Streams in Node.js: The Complete Guide (2026)
Streams are Node.js's superpower. They let you handle massive data without running out of memory.
Why Streams Matter
The memory problem:
→ Reading a 2GB log file into memory = CRASH (or swap thrashing)
→ Processing 100,000 database rows at once = OOM
→ Uploading a 500MB video file = out of memory
The stream solution:
→ Process data CHUNK by CHUNK (usually 64KB at a time)
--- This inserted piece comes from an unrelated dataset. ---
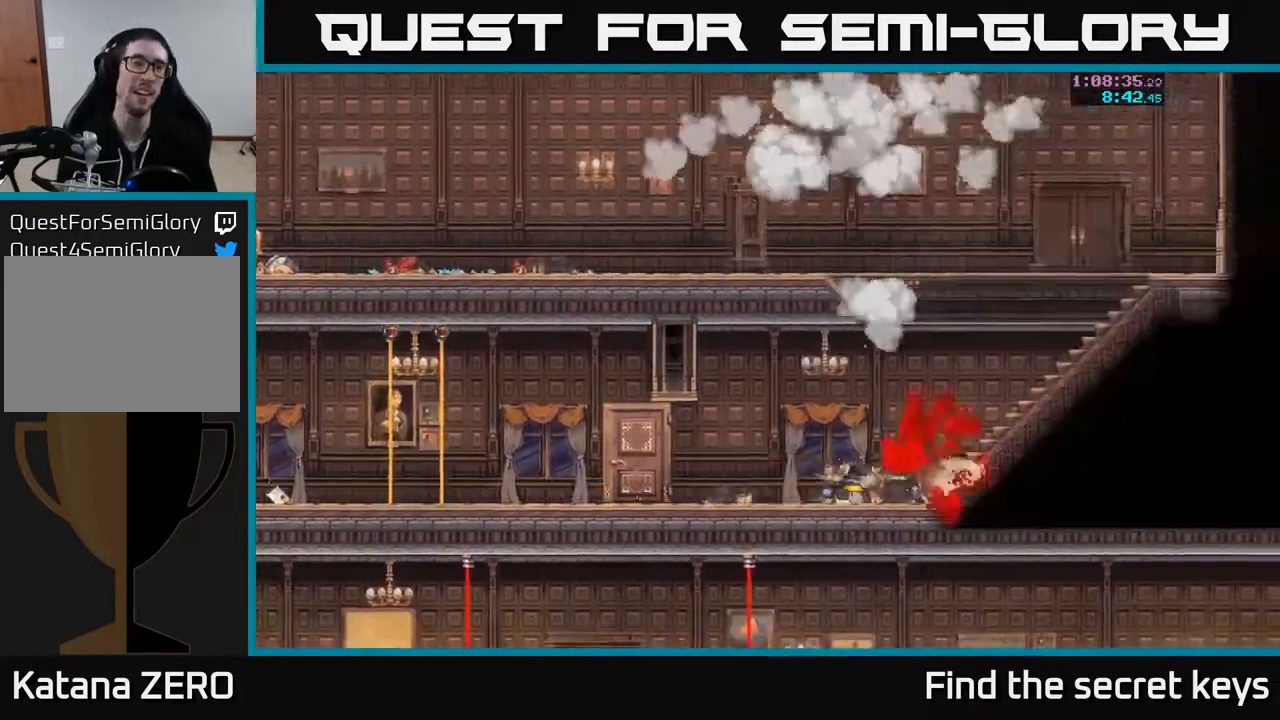
{"buttons": [], "left_stick": "center", "right_stick": "center", "events": []}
→ Memory usage stays constant regardless of file size
→ 2GB file? Same memory as 2KB file with streams!
Real-world uses:
→ Reading/writing large files
→ Processing API responses ( paginated data)
→ Real-time data (WebSocket, server-sent events)
→ File uploads/downloads
→ Log processing
→ Data pipelines (transform, compress, encrypt in one flow)
Four Stream Types
// 1. Readable — data comes OUT
const fs = require('fs');
const readStream = fs.createReadStream('large-file.json');
// 2. Writable — data goes IN
const writeStream = fs.createWriteStream('output.txt');
// 3. Duplex — data goes BOTH ways (TCP socket, WebSocket)
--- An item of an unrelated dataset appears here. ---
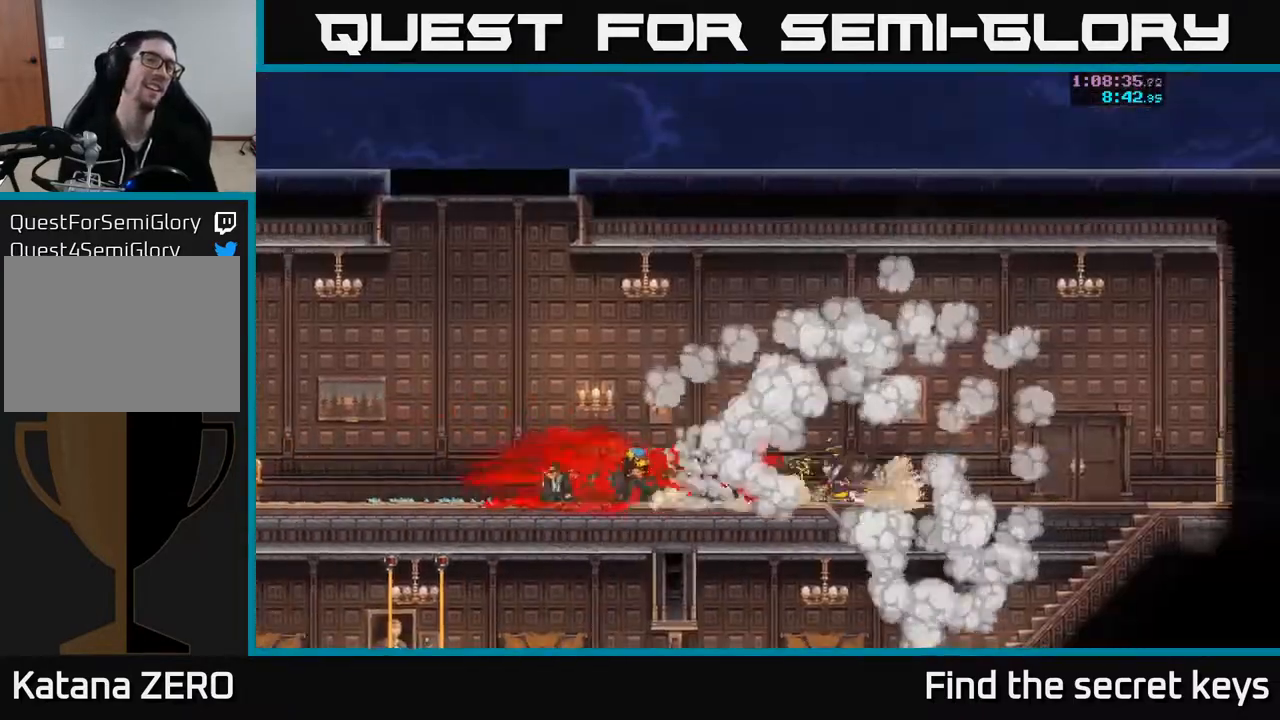
{"buttons": [], "left_stick": "center", "right_stick": "center", "events": []}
const net = require('net');
const socket = new net.Socket(); // Read AND write
// 4. Transform — reads, modifies, writes (compression, encryption)
const { Transform } = require('stream');
const upperCase = new Transform({
transform(chunk, encoding, callback) {
callback(null, chunk.toString().toUpperCase());
}
});
Reading Files Efficiently
const fs = require('fs');
// ❌ BAD: Reads entire file into memory
const data = fs.readFileSync('huge.log', 'utf8');
const lines = data.split('\n');
// 2GB file = 2GB in RAM = crash!
// ✅ GOOD: Streams — processes chunk by chunk
const readStream = fs.createReadStream('huge.log');
readStream.on('data', (chunk) => {
// chunk is a Buffer, usually ~64KB
// Process this chunk, then it's garbage collected
processChunk(chunk);
});
readStream.on('end', () => {
console.log('File processed completely');
});
readStream.on('error', (err) => {
console.error('Read error:', err);
});
// ✅ Better: Use pipeline (handles errors and cleanup automatically)
const { pipeline } = require('stream/promises');
await pipeline(
fs.createReadStream('input.txt'),
processStream, // Your transform
fs.createWriteStream('output.txt')
);
// Automatically handles: backpressure, errors, cleanup
// If any stream errors → all streams are properly destroyed
// Reading with async iteration (cleanest API!)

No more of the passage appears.